The National Campaign for the Arts 2013 Arts Index, recording significant changes in the arts in England, was published last week in association with The Guardian. Link to the full report: ncaartsindex.co.uk
The key findings of the Index are:
Despite the tough economic climate, there has been a 2% increase in the number of adults attending an arts event. The proportion of the adult population participating in the arts and reporting that experience as high quality has grown by 7% and 5% respectively.
The way the arts are funded in this country is changing, particularly in the mixture of private and public support the arts receive:
· Contributions from Trusts and Foundations are up 18% in real terms
· Lottery funding is up 17%
· Treasury funding is down 21%
· Local Government funding is down 16%
· Business contributions to the arts are down 11%
Local government funding for the arts per person has fallen in real terms by 19% in the last three years, a proportion much greater than the overall savings local authorities have been asked to make.
Since the current Government has refocused Lottery spending on the original good causes, investment in the arts has gone up. The increase in lottery funding is to some extent making up for the shortfall in Local and Central Government grants.
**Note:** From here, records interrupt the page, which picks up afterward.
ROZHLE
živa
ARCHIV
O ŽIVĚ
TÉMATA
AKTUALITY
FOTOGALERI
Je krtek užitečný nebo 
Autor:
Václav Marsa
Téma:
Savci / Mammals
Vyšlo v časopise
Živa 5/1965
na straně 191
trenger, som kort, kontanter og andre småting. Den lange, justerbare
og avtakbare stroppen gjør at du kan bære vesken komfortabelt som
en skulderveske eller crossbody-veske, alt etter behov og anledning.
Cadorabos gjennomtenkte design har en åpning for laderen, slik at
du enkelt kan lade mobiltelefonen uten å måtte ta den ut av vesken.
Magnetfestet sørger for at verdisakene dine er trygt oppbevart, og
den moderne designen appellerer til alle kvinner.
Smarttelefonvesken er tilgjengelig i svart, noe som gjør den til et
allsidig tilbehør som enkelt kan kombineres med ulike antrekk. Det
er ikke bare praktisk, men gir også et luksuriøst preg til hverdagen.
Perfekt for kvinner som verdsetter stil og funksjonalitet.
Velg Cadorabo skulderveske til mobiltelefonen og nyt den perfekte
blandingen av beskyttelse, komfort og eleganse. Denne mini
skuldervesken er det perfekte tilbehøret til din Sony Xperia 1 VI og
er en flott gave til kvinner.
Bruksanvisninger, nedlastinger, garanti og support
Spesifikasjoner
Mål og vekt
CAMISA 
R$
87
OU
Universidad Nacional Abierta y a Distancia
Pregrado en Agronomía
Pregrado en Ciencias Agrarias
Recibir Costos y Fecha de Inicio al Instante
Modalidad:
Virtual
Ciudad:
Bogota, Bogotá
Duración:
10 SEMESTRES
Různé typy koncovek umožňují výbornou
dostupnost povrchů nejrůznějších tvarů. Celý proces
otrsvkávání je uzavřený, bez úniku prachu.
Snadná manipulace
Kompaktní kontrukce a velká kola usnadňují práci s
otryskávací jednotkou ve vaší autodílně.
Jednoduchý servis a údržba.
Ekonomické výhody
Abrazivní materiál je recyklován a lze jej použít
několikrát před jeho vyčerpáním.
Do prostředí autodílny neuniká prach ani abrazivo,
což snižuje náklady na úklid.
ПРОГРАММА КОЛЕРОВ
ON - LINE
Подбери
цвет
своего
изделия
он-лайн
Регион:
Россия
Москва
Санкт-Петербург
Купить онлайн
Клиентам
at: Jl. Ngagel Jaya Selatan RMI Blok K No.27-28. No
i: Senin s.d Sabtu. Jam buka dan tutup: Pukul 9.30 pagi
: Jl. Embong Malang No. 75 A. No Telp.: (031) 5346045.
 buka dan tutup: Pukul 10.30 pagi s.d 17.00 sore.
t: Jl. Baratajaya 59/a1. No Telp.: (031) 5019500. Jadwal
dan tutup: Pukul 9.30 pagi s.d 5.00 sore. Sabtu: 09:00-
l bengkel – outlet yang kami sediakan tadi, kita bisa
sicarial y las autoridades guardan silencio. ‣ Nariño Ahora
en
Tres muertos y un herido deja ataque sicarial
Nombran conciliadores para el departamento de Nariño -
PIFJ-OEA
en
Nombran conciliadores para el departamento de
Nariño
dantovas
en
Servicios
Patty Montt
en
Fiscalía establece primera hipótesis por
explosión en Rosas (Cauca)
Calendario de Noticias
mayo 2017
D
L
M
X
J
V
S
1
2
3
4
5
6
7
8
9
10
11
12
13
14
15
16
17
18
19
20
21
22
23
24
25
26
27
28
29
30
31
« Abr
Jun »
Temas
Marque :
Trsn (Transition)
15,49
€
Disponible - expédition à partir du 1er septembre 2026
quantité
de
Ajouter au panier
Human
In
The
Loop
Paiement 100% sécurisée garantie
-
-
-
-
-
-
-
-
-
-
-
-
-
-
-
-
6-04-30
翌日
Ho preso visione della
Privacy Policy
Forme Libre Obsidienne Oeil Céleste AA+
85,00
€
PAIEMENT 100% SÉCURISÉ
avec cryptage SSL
The Arts Councils attitude to Lottery funding is also changing. Their challenge in the past has been to maintain the principle of additionality. But recent reductions in Treasury funding have brought significant changes and as a result, some Arts Council National Portfolio Organisations may become wholly supported by Lottery funds.
Business contributions, despite government initiatives, continue to fall: over 30% in real terms over the last five years. Trusts and Foundations have made up some of the shortfall, but there is some doubt that this is sustainable given pressure on the value of investments.
Samuel West, Chair of the NCA, said: The NCA believes the best way to maintain a thriving, profitable, world-renowned arts industry is stable support. Planning for the future becomes impossible if funds are constantly under threat. We are approaching an election. We would like the Arts Index to inspire debate. We want to begin a conversation about the whole way the arts are funded.